Я уменьшил звук телевизора и снова сел рядом с Мэг:
— Как он себя вел?
— Нормально. После ленча немного подремал, вышел на задний двор, а потом все время смотрел телевизор, прервавшись только ненадолго, чтобы торопливо пообедать.
— Ты чем-то встревожена.
— Нам четыре раза звонили неизвестные по телефону, говорили гадости и вешали трубку.
— Черт бы их побрал!
— Не расстраивайся. Это вроде болезни.
— Но трубку мог взять кто-нибудь из детей.
— Я сказала им, что сама буду отвечать на звонки. Несколько машин очень медленно проезжало мимо — очевидно, сидящие в них глазели на дом.
— Это долго не продлится.
— Я спросила у Дуайта, не станет ли ему легче, если он расскажет мне о тюрьме. Он ответил, что ему станет легче, если я буду держаться от него подальше.

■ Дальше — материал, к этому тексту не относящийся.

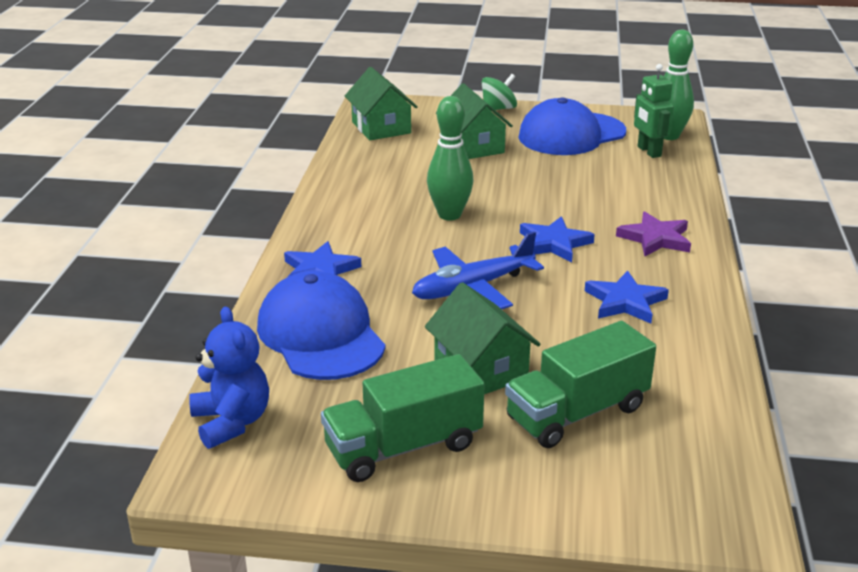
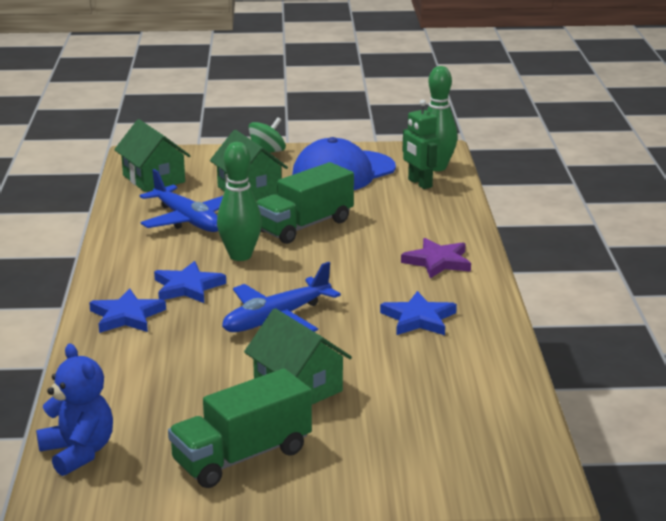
camera: 10 degrees left, 5 degrees down
(320, 334) = (142, 372): blue cap -> none
(404, 172) = (187, 220): none -> blue plane
(554, 243) = (344, 274): blue star -> blue star (188, 287)
(577, 413) = (391, 414): green truck -> green truck (304, 226)

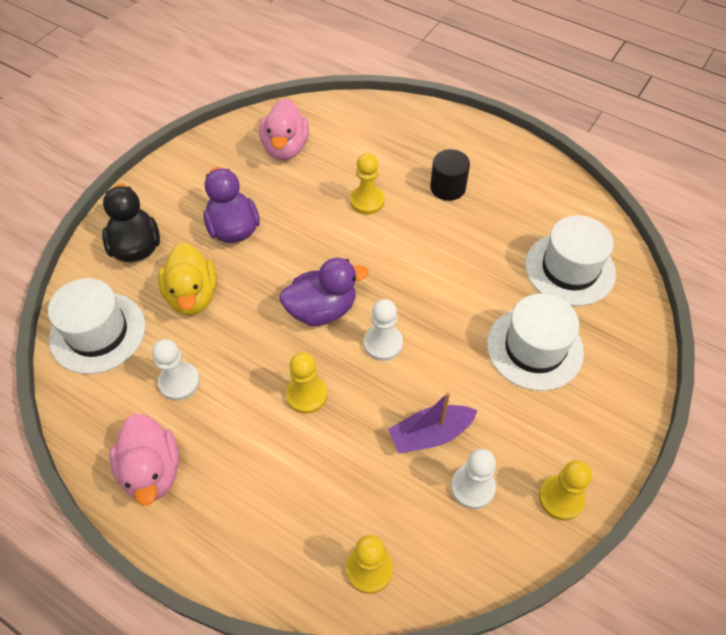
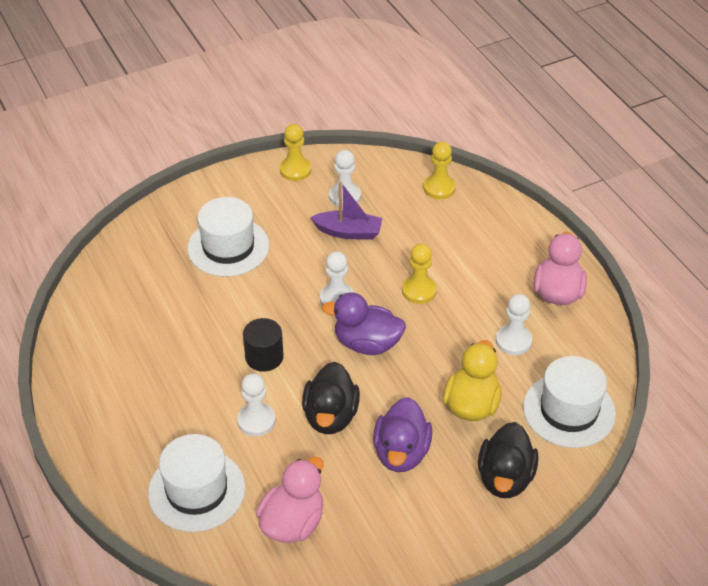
camera: 150 degrees left, 10 degrees down
(310, 231) = (330, 416): none -> black duck
(367, 201) = (256, 420): yellow pawn -> white pawn
(448, 187) = (171, 398): black cylinder -> black cylinder (264, 357)
(570, 269) = (143, 284): white hat -> white hat (196, 490)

— Милый мальчик, ничего не скажешь.
— В детстве Дуайт всегда так поступал, когда замышлял что-то, чего не следовало делать. Если он опять попадет в передрягу, я не смогу этого вынести.
— Мы по возможности должны не спускать с него глаз.
— Извини, он просто не знал, что ты всегда сидишь в этом кресле.
— Мне не обязательно все время сидеть на одном месте.
— Но это твой дом, у тебя свои привычки…
— Лучше скажи, как реагируют дети.
— Дуайт, мне кажется, равнодушен к детям. Думаю, они действуют ему на нервы.